Arneis is a fairly forgotten white varietal that was almost extinct. I mention it for mostly historical reason. It was a widely used grape to blend with Nebbiolo to help soften Barolos. Over time it was phased out in favor of 100% Nebbiolo wines. In the early 1970s it was resurrected as a white wine. It is grown in the Roero area and has a DOC status.

Another white you may encounter is Gavi or Cortese di Gavi DOCG. This is made from the Cortese varietal found in the Gavi area. Gavi is in the southeastern part of the Piemonte region about 50 miles southeast of Asti by car. These wines are known for their dryness and acidity.

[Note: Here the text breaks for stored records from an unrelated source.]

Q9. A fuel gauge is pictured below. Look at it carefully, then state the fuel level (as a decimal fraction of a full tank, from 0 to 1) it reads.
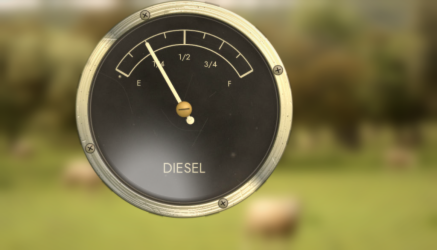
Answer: 0.25
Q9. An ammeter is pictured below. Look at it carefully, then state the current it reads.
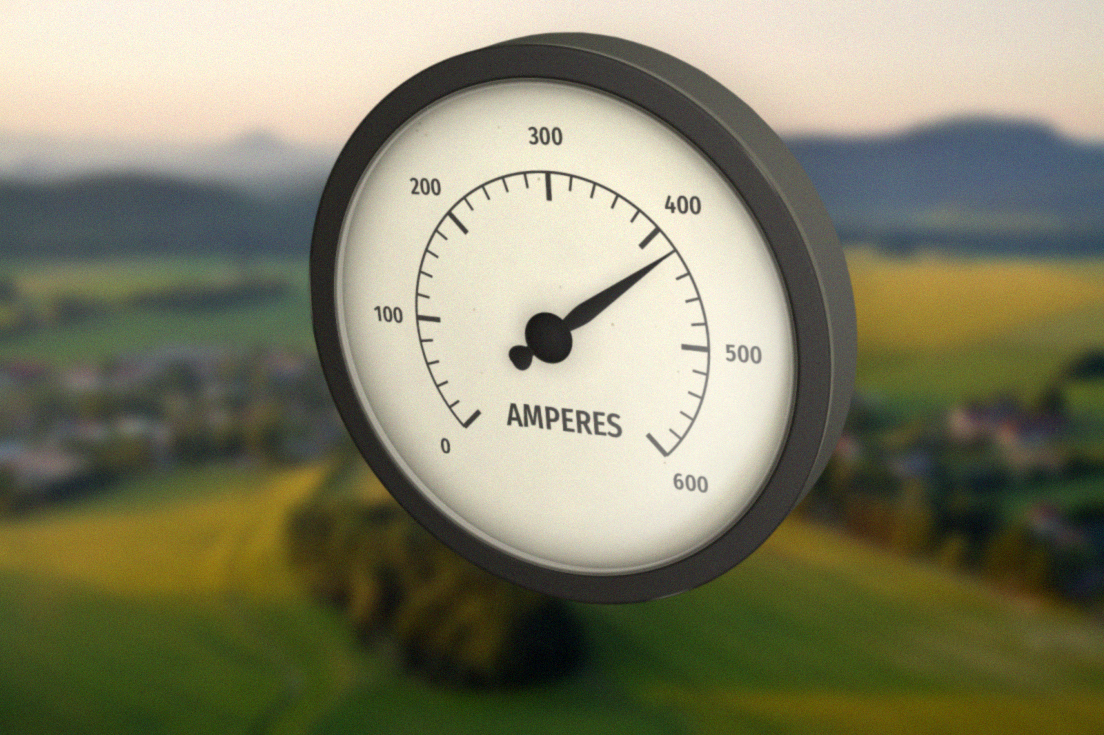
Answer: 420 A
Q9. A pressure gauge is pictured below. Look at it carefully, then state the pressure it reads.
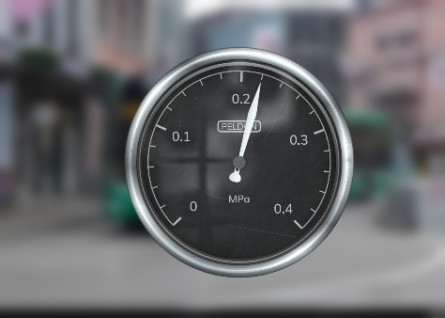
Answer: 0.22 MPa
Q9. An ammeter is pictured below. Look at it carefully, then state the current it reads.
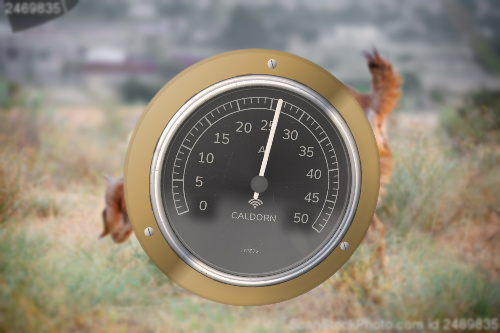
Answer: 26 A
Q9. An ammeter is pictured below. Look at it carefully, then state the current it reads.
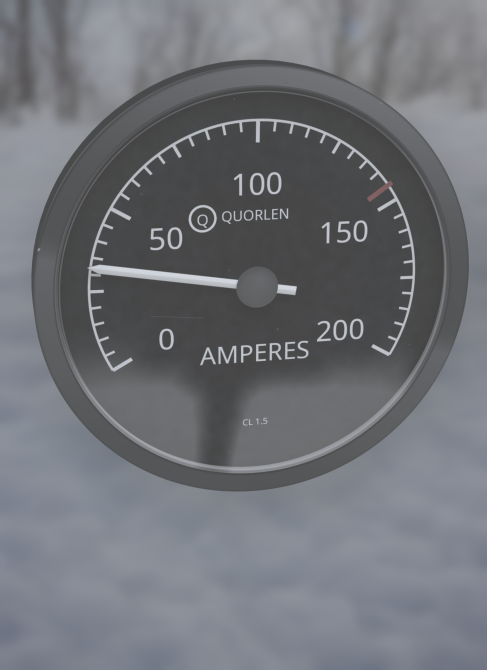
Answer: 32.5 A
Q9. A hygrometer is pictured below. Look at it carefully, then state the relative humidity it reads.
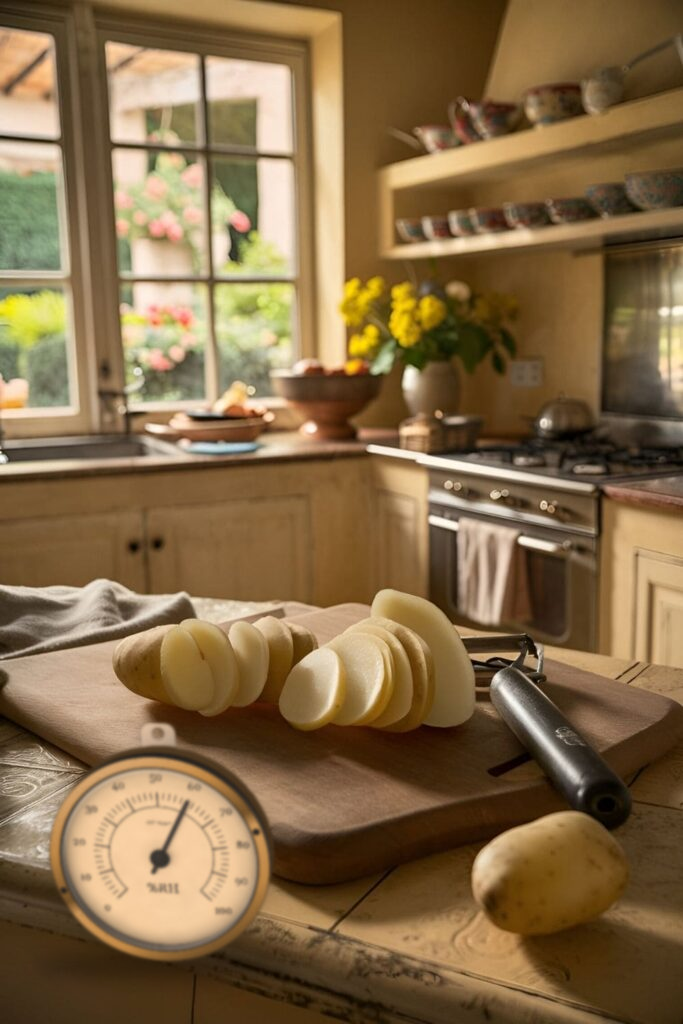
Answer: 60 %
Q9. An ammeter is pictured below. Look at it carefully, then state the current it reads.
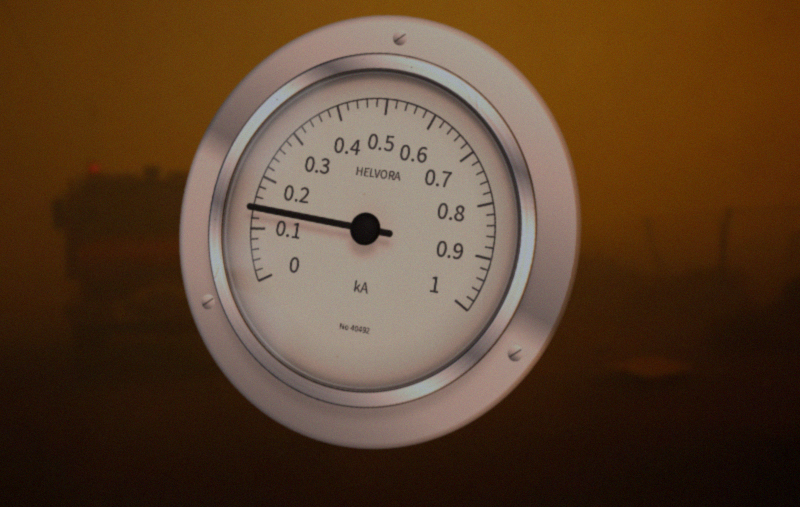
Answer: 0.14 kA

Lastly we’ll cover Gattinara and Ghemme. These are two areas across the Sesia River in the Northeastern part of Piemonte. These wines are both made from the Nebbiolo varietal. Both are also allowed to have up to 10% Bonarda (another Italian red varietal found in Piemonte), and up to 4% Vespolina (yet another Piemonte red varietal). Between the two, Gattinara is considered the better of the two.

OK, that’s going to wrap it up for this week. The main things to take away from here are remembering Barolo and Barbaresco being the top wines in the Piemonte area. And that they are made with the Nebbiolo varietal. Also remember the wines of Asti, and wines made from Barbera and Dolcetto. These are what you will most likely encounter. Knowing the rest if icing on the cake!

Thanks again for watching another week. Hopefully I’ll get this back on track to be out on Thursday night or Friday mornings. I’m still getting used to my new schedule and coordinating it with my responsibilities to all of you and 1337 Wine. Next will be Northeast Italy!